Mario Tama | Getty Images
One in three Covid-19 survivors suffered from a neurological or psychiatric disorder within six months of infection with the virus, an observational study of more than 230,000 patient health records estimated.
The study, published Tuesday in The Lancet Psychiatry, analyzed data from the electronic health records of 236,379 patients with Covid-19 from the U.S. network TriNetX, which includes more than 81 million people.
This group was compared with 105,579 patients diagnosed with influenza and 236,038 patients diagnosed with respiratory tract infection (including influenza).
Overall, the estimated incidence of being diagnosed with a neurological or mental health disorder following a Covid-19 infection was 34%, according to the study conducted by researchers at the University of Oxford in examining 14 neurological and mental health disorders.
For 13% of these people, it was their first recorded neurological or psychiatric diagnosis.
The most common diagnoses after having the coronavirus were anxiety disorders (occurring in 17% of patients), mood disorders (14%), substance abuse disorders (7%), and insomnia (5%). The incidence of neurological outcomes was lower, including 0.6% for cerebral hemorrhage, 2.1% for ischemic stroke and 0.7% for dementia.
After taking into account underlying health characteristics, such as age, gender, ethnicity, and existing health issues, overall there was a 44% higher risk of neurological diagnoses and of mental health after Covid-19 than after the flu, and a 16% higher risk after Covid -19 than with respiratory tract infections.
Since the coronavirus first appeared in China at the end of 2019, there have been more than 132 million reported cases of the virus and more than 2.8 million deaths, according to data from Johns Hopkins University .
Professor Paul Harrison, lead author of the study from the University of Oxford’s Department of Psychiatry, said the latest study underscored the need for healthcare systems to be equipped to deal with potentially large numbers. higher neurological disorders in virus survivors.
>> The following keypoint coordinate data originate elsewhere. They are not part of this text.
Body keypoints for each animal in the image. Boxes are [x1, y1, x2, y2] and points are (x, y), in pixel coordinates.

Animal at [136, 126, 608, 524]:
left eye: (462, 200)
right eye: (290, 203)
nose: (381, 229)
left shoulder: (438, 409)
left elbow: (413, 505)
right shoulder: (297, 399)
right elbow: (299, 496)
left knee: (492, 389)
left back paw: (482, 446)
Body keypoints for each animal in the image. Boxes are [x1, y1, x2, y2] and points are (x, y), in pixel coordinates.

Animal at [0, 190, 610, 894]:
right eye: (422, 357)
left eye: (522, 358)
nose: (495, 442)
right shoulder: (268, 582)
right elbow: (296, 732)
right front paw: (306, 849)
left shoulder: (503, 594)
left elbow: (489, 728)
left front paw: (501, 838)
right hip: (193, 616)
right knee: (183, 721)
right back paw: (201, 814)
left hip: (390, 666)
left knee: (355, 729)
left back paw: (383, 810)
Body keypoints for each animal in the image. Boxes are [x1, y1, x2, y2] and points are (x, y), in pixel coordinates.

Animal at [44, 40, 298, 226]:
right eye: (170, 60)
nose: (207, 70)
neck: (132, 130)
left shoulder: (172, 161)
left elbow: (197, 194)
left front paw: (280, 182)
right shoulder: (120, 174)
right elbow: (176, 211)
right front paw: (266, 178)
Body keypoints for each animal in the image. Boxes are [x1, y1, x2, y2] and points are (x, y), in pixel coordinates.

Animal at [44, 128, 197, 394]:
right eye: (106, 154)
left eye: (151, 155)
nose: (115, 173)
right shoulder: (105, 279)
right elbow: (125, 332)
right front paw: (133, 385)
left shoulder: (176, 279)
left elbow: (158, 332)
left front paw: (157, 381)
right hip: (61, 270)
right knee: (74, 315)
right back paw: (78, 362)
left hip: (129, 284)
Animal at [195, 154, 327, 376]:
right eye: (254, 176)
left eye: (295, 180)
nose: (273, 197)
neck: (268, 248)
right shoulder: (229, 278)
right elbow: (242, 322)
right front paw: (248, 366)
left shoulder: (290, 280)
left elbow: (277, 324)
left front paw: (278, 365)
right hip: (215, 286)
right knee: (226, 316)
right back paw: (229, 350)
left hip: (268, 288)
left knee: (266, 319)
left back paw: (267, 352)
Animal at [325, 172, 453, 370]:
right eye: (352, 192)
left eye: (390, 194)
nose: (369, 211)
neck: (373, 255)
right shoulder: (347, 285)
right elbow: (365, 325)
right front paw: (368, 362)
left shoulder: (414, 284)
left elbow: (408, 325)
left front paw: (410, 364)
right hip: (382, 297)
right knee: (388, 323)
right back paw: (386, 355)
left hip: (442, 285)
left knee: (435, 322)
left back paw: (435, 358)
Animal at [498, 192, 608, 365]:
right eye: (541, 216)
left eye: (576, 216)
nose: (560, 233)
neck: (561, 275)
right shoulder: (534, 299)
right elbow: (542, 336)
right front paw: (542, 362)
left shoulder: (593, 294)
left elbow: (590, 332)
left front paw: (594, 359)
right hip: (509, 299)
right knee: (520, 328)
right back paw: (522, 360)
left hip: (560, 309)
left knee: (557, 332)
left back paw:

“This is real data from a large number of patients. They confirm the high rates of psychiatric diagnoses after Covid-19 and show that serious disorders affecting the nervous system (such as stroke and dementia) also occur. much rarer, they are significant, especially in those who have had severe Covid-19, ”he noted.
“Although the individual risks for most disorders are low, the effect on the general population may be substantial for health and social care systems due to the scale of the pandemic and the fact that many of these conditions are chronic. Therefore, health care systems need to have the resources to meet anticipated needs, both within primary and secondary health care services. “
Dr Max Taquet, co-author of the Oxford University study, said more research needed to be done to see “what will happen beyond six months.”
“The study cannot reveal the mechanisms involved, but highlights the need for urgent research to identify them, with a view to preventing or treating them.”
Since the emergence and spread of the pandemic around the world in the spring of 2020, a number of investigations have been carried out into the short-term and long-term effects of the virus. The Department of Psychiatry at the University of Oxford noted that there are growing concerns that survivors may be at increased risk for neurological disorders.
“A previous observational study conducted by the same research group found that Covid-19 survivors are at increased risk for mood and anxiety disorders during the first three months after infection. However, until at present, there has been no large-scale data examining the risks of neurological and psychiatric diagnoses within six months of infection with Covid-19, ”the department said.